Les acteurs du développement de l’Internet des objets (IoT), qui auront massivement recours à la technologie de la Blockchain, utiliseront probablement un crypto-actif pour comptabiliser les échanges entre utilisateurs (humains ou robots).
Par conséquent, si les crypto-actifs ne s’émancipent pas de leur parent – la technologie de Blockchain – leur avenir n’est pas assuré à long terme.
La réglementation : une obligation pour un développement serein et pérenne
Les crypto-actifs et la technologie de la Blockchain ont su acquérir une notoriété significative dans un intervalle de temps faible. Comme toute innovation majeure en son temps, il est nécessaire de la confronter à la réglementation locale en vigueur (par exemple, le développement du transport automobile à la fin du XIXe siècle, puis le développement du transport aérien à partir des années trente).
Les crypto-actifs sont un phénomène planétaire. A ce titre, on note l’absence de réglementation supranationale, à l’instar du droit maritime international. Dès lors, pour nous Européens, il convient de « descendre » au niveau du droit communautaire. Or, à ce jour, on note l’absence de réglementation uniforme et adaptée au niveau de l’Union. A ce stade, nous devons nous référer à notre réglementation nationale française. A ce dernier niveau, on note quelques timides initiatives du législateur français.

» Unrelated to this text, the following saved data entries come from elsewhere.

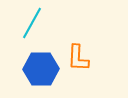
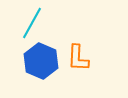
blue hexagon: moved 8 px up; rotated 24 degrees clockwise
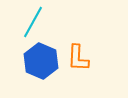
cyan line: moved 1 px right, 1 px up
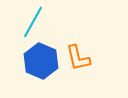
orange L-shape: rotated 16 degrees counterclockwise
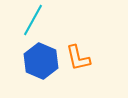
cyan line: moved 2 px up
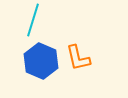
cyan line: rotated 12 degrees counterclockwise
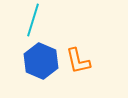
orange L-shape: moved 3 px down
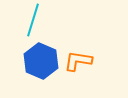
orange L-shape: rotated 112 degrees clockwise
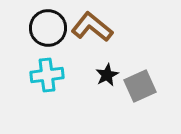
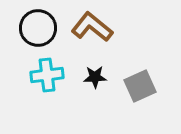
black circle: moved 10 px left
black star: moved 12 px left, 2 px down; rotated 25 degrees clockwise
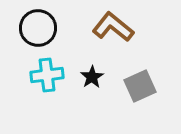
brown L-shape: moved 21 px right
black star: moved 3 px left; rotated 30 degrees counterclockwise
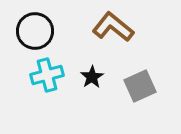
black circle: moved 3 px left, 3 px down
cyan cross: rotated 8 degrees counterclockwise
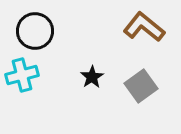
brown L-shape: moved 31 px right
cyan cross: moved 25 px left
gray square: moved 1 px right; rotated 12 degrees counterclockwise
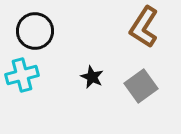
brown L-shape: rotated 96 degrees counterclockwise
black star: rotated 15 degrees counterclockwise
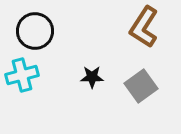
black star: rotated 25 degrees counterclockwise
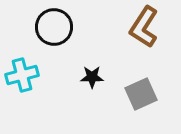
black circle: moved 19 px right, 4 px up
gray square: moved 8 px down; rotated 12 degrees clockwise
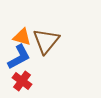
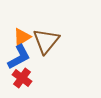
orange triangle: rotated 48 degrees counterclockwise
red cross: moved 3 px up
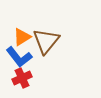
blue L-shape: rotated 80 degrees clockwise
red cross: rotated 30 degrees clockwise
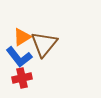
brown triangle: moved 2 px left, 3 px down
red cross: rotated 12 degrees clockwise
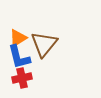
orange triangle: moved 4 px left, 1 px down
blue L-shape: rotated 24 degrees clockwise
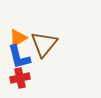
red cross: moved 2 px left
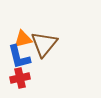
orange triangle: moved 5 px right, 1 px down; rotated 18 degrees clockwise
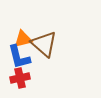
brown triangle: rotated 28 degrees counterclockwise
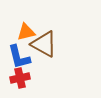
orange triangle: moved 3 px right, 7 px up
brown triangle: rotated 12 degrees counterclockwise
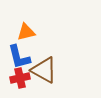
brown triangle: moved 26 px down
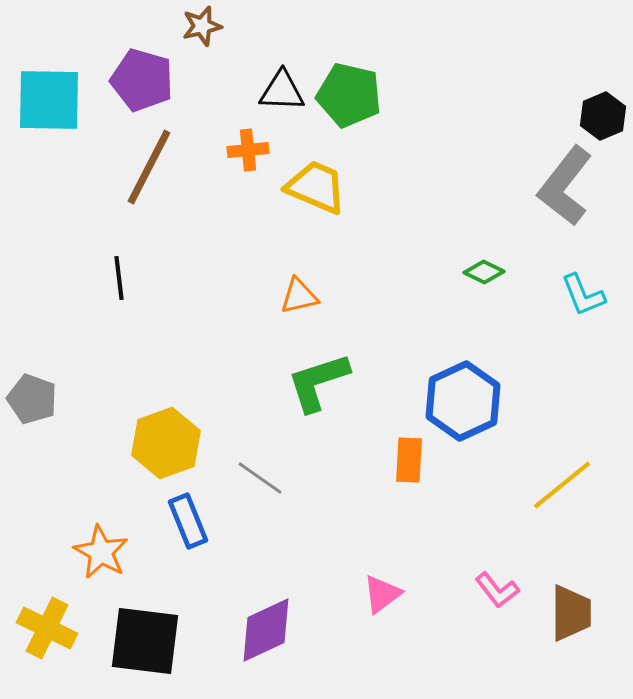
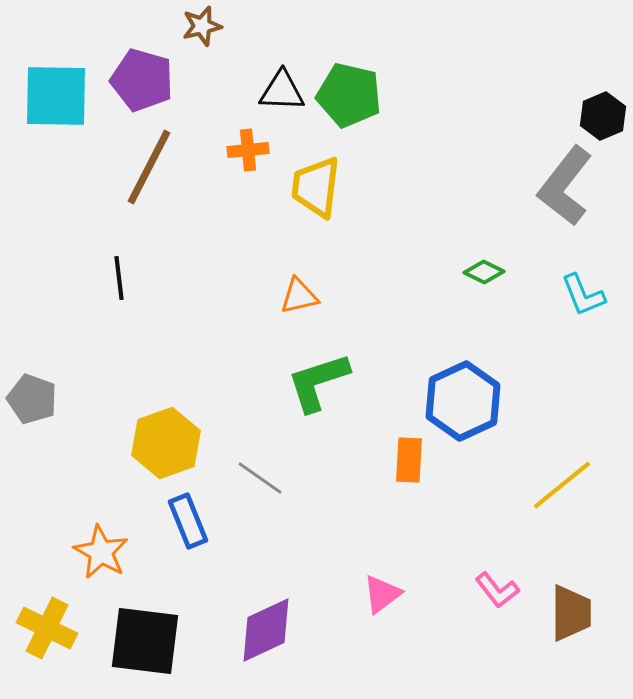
cyan square: moved 7 px right, 4 px up
yellow trapezoid: rotated 106 degrees counterclockwise
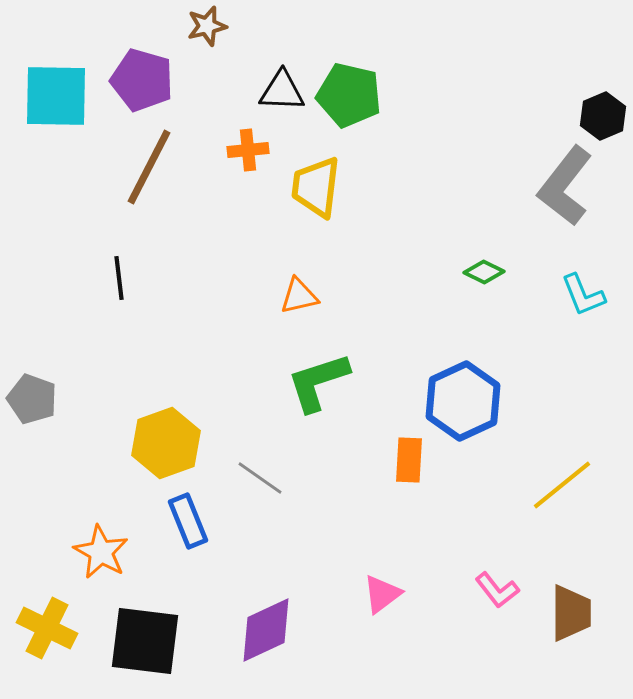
brown star: moved 5 px right
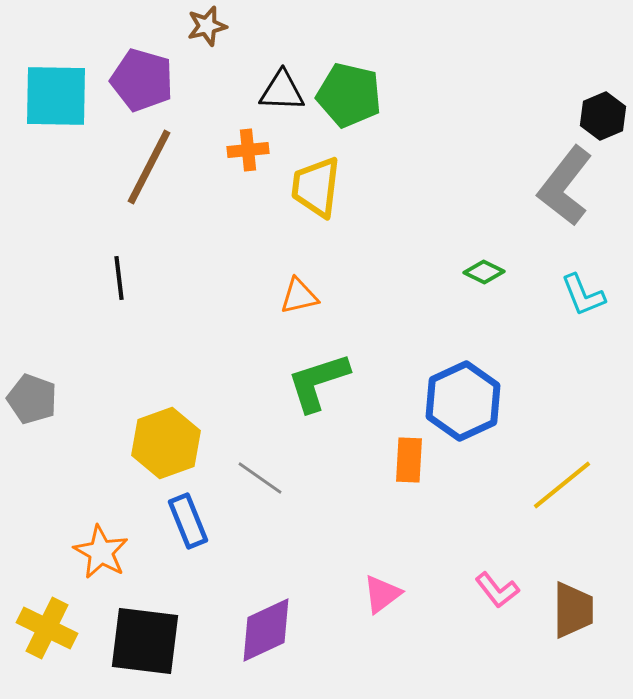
brown trapezoid: moved 2 px right, 3 px up
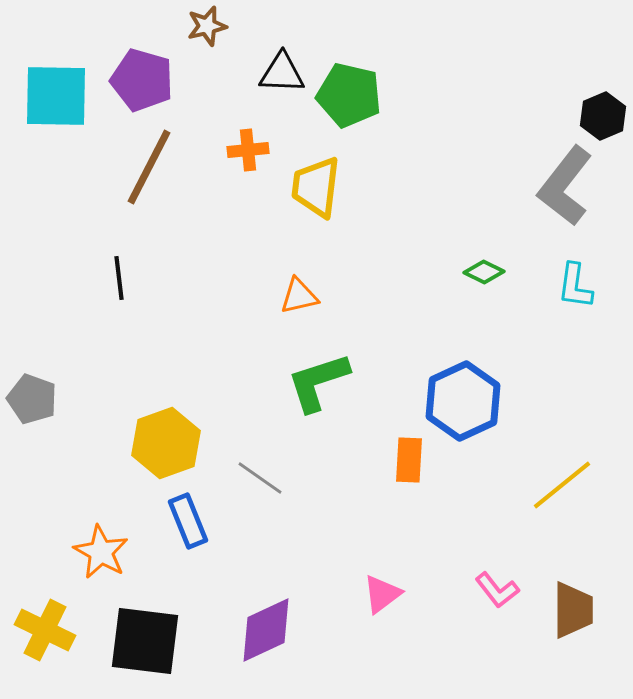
black triangle: moved 18 px up
cyan L-shape: moved 8 px left, 9 px up; rotated 30 degrees clockwise
yellow cross: moved 2 px left, 2 px down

Cette absence de cadre clair nuit profondément à l’écosystème dans son intégralité. D’un côté, les investisseurs perçoivent les dangers d’investir en dehors d’un cadre réglementé. D’un autre côté, les bénéficiaires de ces investissements (dans notre cas, les émetteurs d’ICO) ont besoin de fonds significatifs pour mener à bien leurs projets et le cadre du financement « traditionnel » n’est pas adapté.
La fiscalité et la comptabilité : avantages et inconvénients du système français
Le développement des crypto-actifs et de leurs dérivés (ICO, ETF, etc.) sera étroitement lié à leur traitement fiscal et comptable. Si les réglementations nationales ne s’accordent pas, alors nous risquons de voir s’exacerber la concurrence entre les différents pays pour attirer les émetteurs d’ICO et surtout bénéficier des fonds qui auront préalablement fait l’objet d’une conversion en monnaie-fiat. La comptabilité et la fiscalité française sont étroitement liées, de l’une (la comptabilité) va dépendre la base de l’autre (la base taxable). Les règles comptables actuelles ne sont pas adaptées pour comptabiliser correctement les opérations liées aux crypto-actifs et aux ICO. En effet, elles conduisent à comptabiliser éventuellement un produit lors de l’émission de l’ICO, et à l’assujettir à la TVA (faute d’avoir une exonération ad hoc). En synthèse, l’avenir des crypto-actifs est pluriel, à l’image du nombre de crypto-actifs existants à ce jour. Entre réglementation et financement dynamique des innovations technologiques, les crypto-actifs doivent encore faire leur chemin et démontrer toute leur(s) capacité(s).